Llego a la hora acordada y el sitio es un lujo: discreto, elegante y con esa sensación de “si me pillan aquí, al menos será en un sitio bonito”. Subo, toco y me abre ella. Tal cual las fotos… aunque siempre hay cierto retoque, pero es aceptable. Aun así, la chica está muy bien: bajita (más de lo que esperaba, pero eso a mí me pone), morbo en la mirada, agradable y muy conversadora.
Se muestra cercana desde el minuto uno, intentando que yo esté cómodo. Empezamos con un masaje que, sin ser profesional, fue bastante relajante. Me da la vuelta y el masaje cambia de zona… el foco se centra en mi dispositivo. Francés protegido, pero con implicación, morbo y ganas. Yo ya necesitaba pasar a la acción, así que la tumbo y empieza la fiesta.
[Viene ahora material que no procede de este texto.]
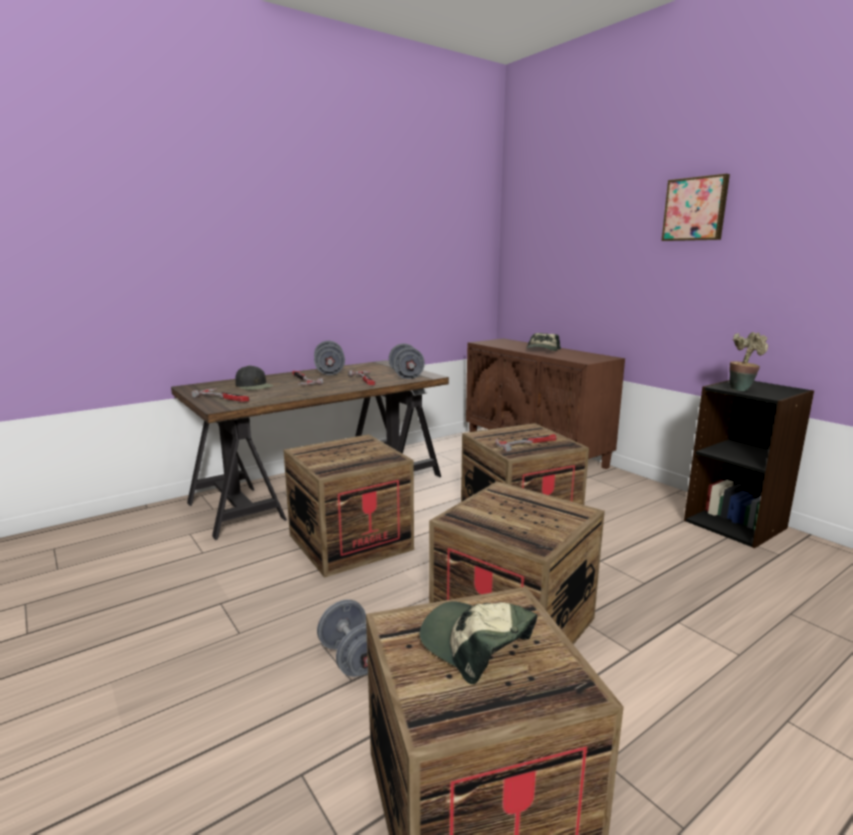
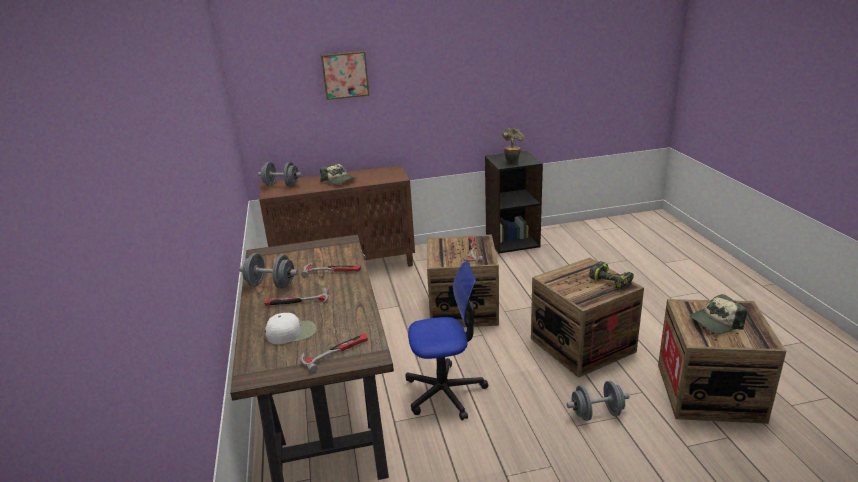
camera: 65 degrees left, 10 degrees up
black cap [235,365,273,390] -> white cap [265,313,316,344]
crate [283,434,414,578] -> office chair [405,261,488,421]
grey dumbbell [389,343,425,379] -> grey dumbbell moved to [258,162,302,187]
picture [661,174,730,241] -> picture moved to [321,51,369,100]
none -> power drill [589,261,634,290]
Arrancamos en misionero, pero al poco me suelta un “quiero cabalgarte”… ay mamá. Se sube y se mueve de escándalo, ensartada en mi mástil, mientras yo disfruto de esos hermosos implantes y ese culazo —este sí, natural—. Ella se retuerce y gime; ya sabéis… nunca sabemos qué parte es real y cuál es interpretación latina de calidad, pero oye… acompaña.
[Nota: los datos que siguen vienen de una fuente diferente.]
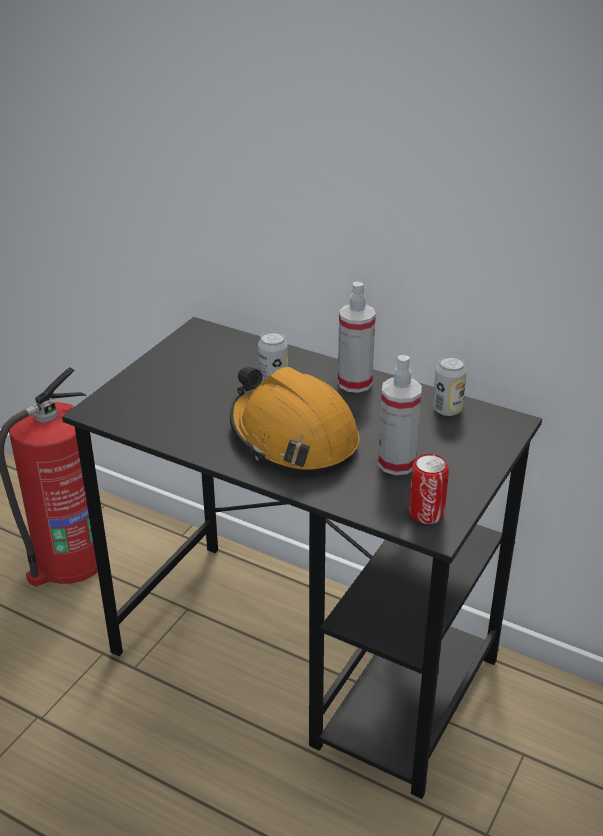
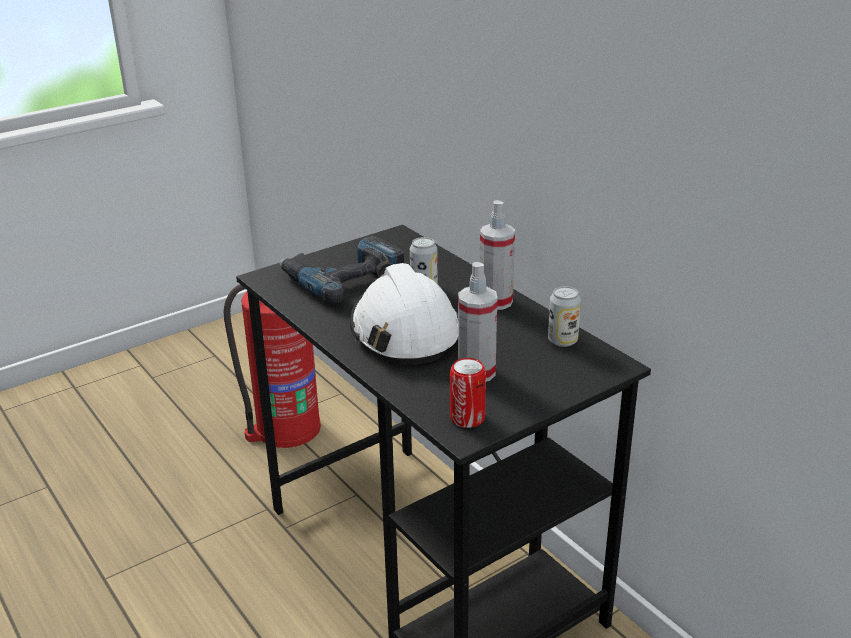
camera: 25 degrees right, 5 degrees down
orange hard hat [230,367,360,473] -> white hard hat [350,261,458,365]
none -> power drill [280,236,404,303]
Me gusta llevar el mando, así que la descabalgo, la pongo boca abajo y empiezo a bombear disfrutando de la vista de ese culo divino. Aquí sí sale el grito distintivo colombiano: “joeputa… joeputa”, y ahí sabes que está ready.
Termino satisfecho, nos duchamos y nos quedamos charlando. Conversación súper agradable que se alargó más de una hora (sin cobrar, pero tampoco sin seguir dándole, no os flipéis). Me comenta que esta misma semana se va, que normalmente curra en Dinamarca y Holanda porque “se mueve más pasta”, pero que está enamorada de Mallorca y volverá.
Así que estad atentos, compañeros: la paisa promete y cumple.